◆ **Passage for review**
:::
Bruno Retailleau or Laurent Wauquiez for the LR presidency? Members have started voting

LR activists have 24 hours to vote online. The results will be announced Sunday evening by the party's secretary general, Annie Genevard, who is also Minister of Agriculture, at the Republicans' Paris headquarters.
The outcome of the election is far from certain: by going from 43,859 to 121,617 members in the space of two months, LR has seen its electorate suddenly swell. It's unclear who will benefit from these recruitments, led at a cracking pace by both candidates.
Laurent Wauquiez arrived at the LR office in Le Puy-en-Velay on Saturday shortly before 6:30 p.m., wearing a suit and tie. Within minutes, he cast an electronic vote on a laptop placed on a table.
"Voted," he said, smiling, declaring himself "extremely confident (and) in great shape." "I ran a Chirac-style campaign: going everywhere, transmitting my energy, my passion, what I want to bring to our political family," he affirmed.
Facing the Minister of the Interior, who has been in the spotlight since his arrival at Beauvau, Laurent Wauquiez held nearly 120 public meetings across the country.
During these three months of campaigning, the leader of the LR deputies has fired from every angle with very right-wing proposals such as sending dangerous foreigners subject to an obligation to leave the territory (OQTF) to Saint-Pierre-et-Miquelon, "ending welfare" by limiting the RSA to two years or even the creation of "a sanitary cordon" around LFI.
He also held up the Italian ultra-conservative Giorgia Meloni as a "model for the right" and called for a rallying of the right, ranging from the Minister of Justice, the former LR Gérald Darmanin, to the Zemmourist MEP Sarah Knafo (excluding the RN and its allies).
Omnipresent on immigration, Bruno Retailleau, avoided responding to his rival's proposals, but multiplied measures as Minister of the Interior, tightening the criteria for naturalization of foreigners and calling for a showdown to force Algeria to take back its nationals subject to an obligation to leave the territory... without success.
:::
◆ **Extracted entries**
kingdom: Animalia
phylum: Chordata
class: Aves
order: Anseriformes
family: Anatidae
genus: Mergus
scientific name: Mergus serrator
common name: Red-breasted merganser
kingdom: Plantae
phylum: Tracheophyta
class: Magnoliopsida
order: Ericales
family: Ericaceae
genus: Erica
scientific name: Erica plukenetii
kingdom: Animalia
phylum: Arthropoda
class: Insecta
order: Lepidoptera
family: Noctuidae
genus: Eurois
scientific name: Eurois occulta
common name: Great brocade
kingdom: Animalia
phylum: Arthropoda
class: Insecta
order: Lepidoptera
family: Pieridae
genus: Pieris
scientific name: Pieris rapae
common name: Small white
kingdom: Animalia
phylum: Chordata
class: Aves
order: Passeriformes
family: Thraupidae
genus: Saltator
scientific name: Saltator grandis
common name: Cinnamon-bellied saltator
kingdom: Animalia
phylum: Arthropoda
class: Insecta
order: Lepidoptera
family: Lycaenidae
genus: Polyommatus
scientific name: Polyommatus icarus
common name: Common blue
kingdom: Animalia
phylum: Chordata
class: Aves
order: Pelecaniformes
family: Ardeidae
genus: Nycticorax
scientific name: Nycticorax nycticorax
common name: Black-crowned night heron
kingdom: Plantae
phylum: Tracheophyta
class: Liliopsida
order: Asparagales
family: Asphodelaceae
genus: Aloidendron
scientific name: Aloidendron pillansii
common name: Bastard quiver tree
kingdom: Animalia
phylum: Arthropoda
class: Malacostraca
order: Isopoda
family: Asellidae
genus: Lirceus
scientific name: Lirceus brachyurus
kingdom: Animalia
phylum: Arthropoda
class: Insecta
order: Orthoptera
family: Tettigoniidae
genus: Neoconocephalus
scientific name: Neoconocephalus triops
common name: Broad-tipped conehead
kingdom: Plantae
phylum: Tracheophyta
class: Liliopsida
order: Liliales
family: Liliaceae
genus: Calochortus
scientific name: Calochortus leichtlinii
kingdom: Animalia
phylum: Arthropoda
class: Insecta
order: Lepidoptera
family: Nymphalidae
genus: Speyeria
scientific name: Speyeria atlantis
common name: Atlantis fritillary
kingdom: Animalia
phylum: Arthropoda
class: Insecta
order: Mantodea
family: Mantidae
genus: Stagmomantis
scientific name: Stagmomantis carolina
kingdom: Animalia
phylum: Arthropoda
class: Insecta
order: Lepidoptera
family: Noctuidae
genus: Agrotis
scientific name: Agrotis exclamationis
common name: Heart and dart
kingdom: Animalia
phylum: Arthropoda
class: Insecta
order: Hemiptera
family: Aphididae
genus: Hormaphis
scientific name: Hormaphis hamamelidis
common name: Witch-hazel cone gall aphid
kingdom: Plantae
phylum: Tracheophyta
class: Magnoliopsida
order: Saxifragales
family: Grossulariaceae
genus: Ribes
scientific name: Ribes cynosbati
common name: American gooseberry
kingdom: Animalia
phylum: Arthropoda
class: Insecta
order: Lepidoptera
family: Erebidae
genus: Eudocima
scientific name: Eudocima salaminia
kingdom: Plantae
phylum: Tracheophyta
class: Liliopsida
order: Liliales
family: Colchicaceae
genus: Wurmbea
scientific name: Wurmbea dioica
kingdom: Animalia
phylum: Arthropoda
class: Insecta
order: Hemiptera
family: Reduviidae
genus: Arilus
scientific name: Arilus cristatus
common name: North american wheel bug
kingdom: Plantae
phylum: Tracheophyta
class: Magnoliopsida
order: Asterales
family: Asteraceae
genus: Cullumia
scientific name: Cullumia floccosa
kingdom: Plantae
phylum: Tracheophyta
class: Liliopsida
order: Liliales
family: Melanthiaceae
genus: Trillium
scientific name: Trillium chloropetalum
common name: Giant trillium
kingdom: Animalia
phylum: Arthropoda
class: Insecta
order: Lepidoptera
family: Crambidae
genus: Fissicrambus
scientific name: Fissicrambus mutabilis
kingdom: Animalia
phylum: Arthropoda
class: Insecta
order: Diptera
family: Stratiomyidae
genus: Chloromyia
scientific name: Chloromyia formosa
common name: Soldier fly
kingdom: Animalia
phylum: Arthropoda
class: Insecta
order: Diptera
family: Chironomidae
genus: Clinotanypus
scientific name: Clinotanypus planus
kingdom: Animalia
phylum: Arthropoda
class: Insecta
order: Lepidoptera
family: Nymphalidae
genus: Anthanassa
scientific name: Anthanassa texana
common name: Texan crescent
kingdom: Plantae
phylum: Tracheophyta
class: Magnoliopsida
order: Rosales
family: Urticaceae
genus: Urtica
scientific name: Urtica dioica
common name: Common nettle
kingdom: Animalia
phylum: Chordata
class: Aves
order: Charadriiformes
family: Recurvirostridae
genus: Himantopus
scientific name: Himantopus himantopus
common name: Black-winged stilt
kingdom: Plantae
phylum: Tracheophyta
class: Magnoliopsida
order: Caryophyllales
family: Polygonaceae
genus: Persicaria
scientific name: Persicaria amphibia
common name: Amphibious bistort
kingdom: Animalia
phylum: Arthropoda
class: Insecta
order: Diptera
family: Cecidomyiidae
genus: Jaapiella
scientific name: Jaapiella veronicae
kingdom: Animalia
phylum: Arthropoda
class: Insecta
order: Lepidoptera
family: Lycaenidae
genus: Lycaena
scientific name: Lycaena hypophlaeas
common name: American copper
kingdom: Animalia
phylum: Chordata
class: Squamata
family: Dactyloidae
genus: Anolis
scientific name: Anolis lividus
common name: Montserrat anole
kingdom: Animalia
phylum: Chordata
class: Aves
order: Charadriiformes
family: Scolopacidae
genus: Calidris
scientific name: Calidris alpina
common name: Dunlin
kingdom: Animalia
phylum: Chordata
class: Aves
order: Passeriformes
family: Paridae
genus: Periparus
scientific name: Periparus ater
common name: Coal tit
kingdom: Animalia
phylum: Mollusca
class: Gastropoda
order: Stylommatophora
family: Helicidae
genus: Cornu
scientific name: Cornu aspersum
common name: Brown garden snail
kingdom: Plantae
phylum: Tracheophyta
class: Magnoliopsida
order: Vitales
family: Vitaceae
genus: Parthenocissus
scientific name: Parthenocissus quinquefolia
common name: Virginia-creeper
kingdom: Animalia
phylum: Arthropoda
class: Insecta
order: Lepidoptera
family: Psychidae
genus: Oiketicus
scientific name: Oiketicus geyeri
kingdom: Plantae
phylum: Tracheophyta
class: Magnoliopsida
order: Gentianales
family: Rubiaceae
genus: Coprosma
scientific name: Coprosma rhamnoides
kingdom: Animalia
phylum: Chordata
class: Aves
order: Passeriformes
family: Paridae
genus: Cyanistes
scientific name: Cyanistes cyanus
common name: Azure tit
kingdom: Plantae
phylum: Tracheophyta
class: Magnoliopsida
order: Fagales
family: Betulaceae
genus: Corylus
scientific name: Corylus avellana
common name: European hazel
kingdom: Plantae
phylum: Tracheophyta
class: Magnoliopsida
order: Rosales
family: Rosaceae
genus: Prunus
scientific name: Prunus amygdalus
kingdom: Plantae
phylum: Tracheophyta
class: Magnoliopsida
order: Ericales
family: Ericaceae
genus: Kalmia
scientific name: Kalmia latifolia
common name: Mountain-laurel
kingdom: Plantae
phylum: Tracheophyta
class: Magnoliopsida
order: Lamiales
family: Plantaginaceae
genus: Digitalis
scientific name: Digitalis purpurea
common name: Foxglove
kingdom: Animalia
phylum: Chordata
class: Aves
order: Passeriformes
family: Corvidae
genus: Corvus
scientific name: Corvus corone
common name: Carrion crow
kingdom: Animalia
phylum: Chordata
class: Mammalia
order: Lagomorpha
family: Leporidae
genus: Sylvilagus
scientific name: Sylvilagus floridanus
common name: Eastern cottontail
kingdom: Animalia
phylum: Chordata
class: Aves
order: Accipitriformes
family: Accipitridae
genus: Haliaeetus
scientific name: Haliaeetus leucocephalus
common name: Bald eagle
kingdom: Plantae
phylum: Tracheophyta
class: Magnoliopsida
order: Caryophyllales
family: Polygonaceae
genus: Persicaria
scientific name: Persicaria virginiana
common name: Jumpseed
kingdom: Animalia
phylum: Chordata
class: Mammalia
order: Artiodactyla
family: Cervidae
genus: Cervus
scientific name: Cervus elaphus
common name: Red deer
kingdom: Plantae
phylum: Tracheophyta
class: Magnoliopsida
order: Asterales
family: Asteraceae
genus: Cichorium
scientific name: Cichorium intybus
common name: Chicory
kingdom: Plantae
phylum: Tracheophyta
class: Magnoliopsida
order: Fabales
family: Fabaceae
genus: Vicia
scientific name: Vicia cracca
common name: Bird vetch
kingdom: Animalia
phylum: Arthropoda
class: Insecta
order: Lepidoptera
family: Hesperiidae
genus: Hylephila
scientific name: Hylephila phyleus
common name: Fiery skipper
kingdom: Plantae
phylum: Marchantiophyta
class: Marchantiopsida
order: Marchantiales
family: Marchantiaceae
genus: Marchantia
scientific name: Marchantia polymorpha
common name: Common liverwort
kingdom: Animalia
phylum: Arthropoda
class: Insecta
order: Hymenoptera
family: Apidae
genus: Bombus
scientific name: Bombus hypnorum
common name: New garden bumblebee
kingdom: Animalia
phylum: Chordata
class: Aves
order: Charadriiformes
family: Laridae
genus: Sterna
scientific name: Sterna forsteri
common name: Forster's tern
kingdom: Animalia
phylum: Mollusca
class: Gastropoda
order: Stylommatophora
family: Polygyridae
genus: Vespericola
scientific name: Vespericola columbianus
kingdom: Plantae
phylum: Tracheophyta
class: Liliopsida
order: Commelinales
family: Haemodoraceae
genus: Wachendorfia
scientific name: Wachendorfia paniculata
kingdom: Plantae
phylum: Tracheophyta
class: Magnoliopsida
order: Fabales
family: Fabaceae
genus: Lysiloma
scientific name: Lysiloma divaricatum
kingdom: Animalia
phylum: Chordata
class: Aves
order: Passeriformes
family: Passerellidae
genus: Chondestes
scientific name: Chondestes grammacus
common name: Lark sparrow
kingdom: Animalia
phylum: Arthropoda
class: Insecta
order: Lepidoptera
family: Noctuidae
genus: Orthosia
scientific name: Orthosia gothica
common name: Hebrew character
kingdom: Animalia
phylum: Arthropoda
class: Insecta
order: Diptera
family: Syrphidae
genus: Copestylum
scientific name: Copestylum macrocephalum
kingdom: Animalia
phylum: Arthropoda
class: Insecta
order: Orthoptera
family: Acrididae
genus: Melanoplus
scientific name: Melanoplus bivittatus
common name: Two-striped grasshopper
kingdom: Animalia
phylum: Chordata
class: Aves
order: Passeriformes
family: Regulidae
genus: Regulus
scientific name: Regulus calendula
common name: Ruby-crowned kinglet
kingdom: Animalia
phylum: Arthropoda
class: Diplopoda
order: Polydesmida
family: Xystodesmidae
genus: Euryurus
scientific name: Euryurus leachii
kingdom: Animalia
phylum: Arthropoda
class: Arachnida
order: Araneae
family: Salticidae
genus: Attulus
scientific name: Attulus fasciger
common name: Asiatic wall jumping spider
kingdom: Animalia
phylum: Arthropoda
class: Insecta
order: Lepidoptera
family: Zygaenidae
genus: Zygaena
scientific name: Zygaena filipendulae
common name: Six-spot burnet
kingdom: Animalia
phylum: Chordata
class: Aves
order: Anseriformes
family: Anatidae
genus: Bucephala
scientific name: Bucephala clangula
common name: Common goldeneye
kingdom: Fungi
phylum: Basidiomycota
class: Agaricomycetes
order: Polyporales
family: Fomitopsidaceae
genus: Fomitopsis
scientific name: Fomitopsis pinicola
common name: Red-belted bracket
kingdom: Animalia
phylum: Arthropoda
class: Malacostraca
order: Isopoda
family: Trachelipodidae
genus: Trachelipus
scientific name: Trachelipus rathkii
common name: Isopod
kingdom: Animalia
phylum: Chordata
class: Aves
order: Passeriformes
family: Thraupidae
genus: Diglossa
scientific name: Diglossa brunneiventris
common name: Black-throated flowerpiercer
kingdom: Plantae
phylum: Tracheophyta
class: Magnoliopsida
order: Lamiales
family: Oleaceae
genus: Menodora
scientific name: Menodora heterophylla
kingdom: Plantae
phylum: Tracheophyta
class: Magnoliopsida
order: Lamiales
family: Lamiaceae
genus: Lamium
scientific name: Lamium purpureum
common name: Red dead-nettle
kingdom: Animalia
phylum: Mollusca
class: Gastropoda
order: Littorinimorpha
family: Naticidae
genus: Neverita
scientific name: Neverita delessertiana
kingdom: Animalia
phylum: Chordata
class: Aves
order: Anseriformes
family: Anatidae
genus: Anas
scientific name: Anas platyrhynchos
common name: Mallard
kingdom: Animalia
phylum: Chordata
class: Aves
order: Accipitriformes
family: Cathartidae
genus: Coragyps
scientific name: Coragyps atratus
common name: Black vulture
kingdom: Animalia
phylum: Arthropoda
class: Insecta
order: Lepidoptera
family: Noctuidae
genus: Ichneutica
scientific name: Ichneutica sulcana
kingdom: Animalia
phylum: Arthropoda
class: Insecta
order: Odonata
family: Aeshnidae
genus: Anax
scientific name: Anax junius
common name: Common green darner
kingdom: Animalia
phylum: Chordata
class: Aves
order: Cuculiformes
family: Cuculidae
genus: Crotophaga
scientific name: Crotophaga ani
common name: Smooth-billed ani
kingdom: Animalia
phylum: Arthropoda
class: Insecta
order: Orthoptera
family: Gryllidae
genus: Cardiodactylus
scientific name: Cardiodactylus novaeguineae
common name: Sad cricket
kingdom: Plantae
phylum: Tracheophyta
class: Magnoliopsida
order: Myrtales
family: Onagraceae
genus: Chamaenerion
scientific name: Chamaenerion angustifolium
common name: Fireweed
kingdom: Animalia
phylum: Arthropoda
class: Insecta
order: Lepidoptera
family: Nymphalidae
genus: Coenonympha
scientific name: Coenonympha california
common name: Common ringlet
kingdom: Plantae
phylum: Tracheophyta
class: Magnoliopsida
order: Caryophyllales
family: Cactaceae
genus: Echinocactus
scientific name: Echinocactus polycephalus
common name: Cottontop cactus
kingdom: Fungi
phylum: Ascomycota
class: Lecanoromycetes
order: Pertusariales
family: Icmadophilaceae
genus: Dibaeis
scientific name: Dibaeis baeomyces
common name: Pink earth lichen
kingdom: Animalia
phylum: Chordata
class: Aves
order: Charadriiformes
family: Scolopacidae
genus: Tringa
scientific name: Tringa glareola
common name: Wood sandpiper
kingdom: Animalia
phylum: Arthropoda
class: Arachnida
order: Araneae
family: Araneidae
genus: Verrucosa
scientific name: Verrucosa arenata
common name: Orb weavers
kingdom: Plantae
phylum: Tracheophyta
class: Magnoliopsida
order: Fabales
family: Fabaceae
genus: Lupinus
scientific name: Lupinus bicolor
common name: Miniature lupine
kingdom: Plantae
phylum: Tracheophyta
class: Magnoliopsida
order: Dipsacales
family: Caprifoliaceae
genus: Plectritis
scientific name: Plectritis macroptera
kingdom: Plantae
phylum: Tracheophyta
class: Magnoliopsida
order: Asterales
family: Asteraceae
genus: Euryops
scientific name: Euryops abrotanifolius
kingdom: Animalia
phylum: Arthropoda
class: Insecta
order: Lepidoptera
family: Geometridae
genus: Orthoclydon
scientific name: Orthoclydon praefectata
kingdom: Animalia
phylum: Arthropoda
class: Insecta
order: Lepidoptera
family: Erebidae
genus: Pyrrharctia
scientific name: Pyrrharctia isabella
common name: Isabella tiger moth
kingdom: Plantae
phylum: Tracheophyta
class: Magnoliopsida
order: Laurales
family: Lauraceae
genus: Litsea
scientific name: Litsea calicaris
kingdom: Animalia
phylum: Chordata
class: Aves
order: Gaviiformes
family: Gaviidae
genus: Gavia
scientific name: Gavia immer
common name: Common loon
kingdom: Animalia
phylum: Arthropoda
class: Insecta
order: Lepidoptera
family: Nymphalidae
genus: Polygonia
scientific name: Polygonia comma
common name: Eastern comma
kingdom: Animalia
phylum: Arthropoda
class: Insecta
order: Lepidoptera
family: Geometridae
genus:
:::
Please retype the article on the LR presidency vote in full, keeping every word and punctuation mark unchanged.

Bruno Retailleau or Laurent Wauquiez for the LR presidency? Members have started voting

LR activists have 24 hours to vote online. The results will be announced Sunday evening by the party's secretary general, Annie Genevard, who is also Minister of Agriculture, at the Republicans' Paris headquarters.
The outcome of the election is far from certain: by going from 43,859 to 121,617 members in the space of two months, LR has seen its electorate suddenly swell. It's unclear who will benefit from these recruitments, led at a cracking pace by both candidates.
Laurent Wauquiez arrived at the LR office in Le Puy-en-Velay on Saturday shortly before 6:30 p.m., wearing a suit and tie. Within minutes, he cast an electronic vote on a laptop placed on a table.
"Voted," he said, smiling, declaring himself "extremely confident (and) in great shape." "I ran a Chirac-style campaign: going everywhere, transmitting my energy, my passion, what I want to bring to our political family," he affirmed.
Facing the Minister of the Interior, who has been in the spotlight since his arrival at Beauvau, Laurent Wauquiez held nearly 120 public meetings across the country.
During these three months of campaigning, the leader of the LR deputies has fired from every angle with very right-wing proposals such as sending dangerous foreigners subject to an obligation to leave the territory (OQTF) to Saint-Pierre-et-Miquelon, "ending welfare" by limiting the RSA to two years or even the creation of "a sanitary cordon" around LFI.
He also held up the Italian ultra-conservative Giorgia Meloni as a "model for the right" and called for a rallying of the right, ranging from the Minister of Justice, the former LR Gérald Darmanin, to the Zemmourist MEP Sarah Knafo (excluding the RN and its allies).
Omnipresent on immigration, Bruno Retailleau, avoided responding to his rival's proposals, but multiplied measures as Minister of the Interior, tightening the criteria for naturalization of foreigners and calling for a showdown to force Algeria to take back its nationals subject to an obligation to leave the territory... without success.